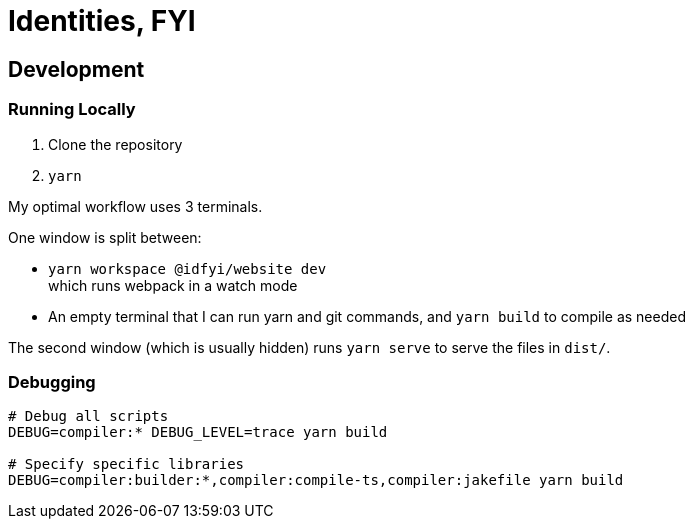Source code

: = Identities, FYI

== Development

=== Running Locally

. Clone the repository
. `yarn`

My optimal workflow uses 3 terminals.

One window is split between:

- `yarn workspace @idfyi/website dev` +
  which runs webpack in a watch mode
- An empty terminal that I can run yarn and git commands, and `yarn build` to compile as needed

The second window (which is usually hidden)
runs `yarn serve` to serve the files in `dist/`.

=== Debugging

[source,sh]
----
# Debug all scripts
DEBUG=compiler:* DEBUG_LEVEL=trace yarn build

# Specify specific libraries
DEBUG=compiler:builder:*,compiler:compile-ts,compiler:jakefile yarn build
----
◆ ◆ ◆ ◆ ◆
• **YOUR TASK**: Every entry above needs to be duplicated exactly, without its images.

• **SOLUTION FOR THIS PROBLEM**:
Source code

: = Identities, FYI

== Development

=== Running Locally

. Clone the repository
. `yarn`

My optimal workflow uses 3 terminals.

One window is split between:

- `yarn workspace @idfyi/website dev` +
  which runs webpack in a watch mode
- An empty terminal that I can run yarn and git commands, and `yarn build` to compile as needed

The second window (which is usually hidden)
runs `yarn serve` to serve the files in `dist/`.

=== Debugging

[source,sh]
----
# Debug all scripts
DEBUG=compiler:* DEBUG_LEVEL=trace yarn build

# Specify specific libraries
DEBUG=compiler:builder:*,compiler:compile-ts,compiler:jakefile yarn build
----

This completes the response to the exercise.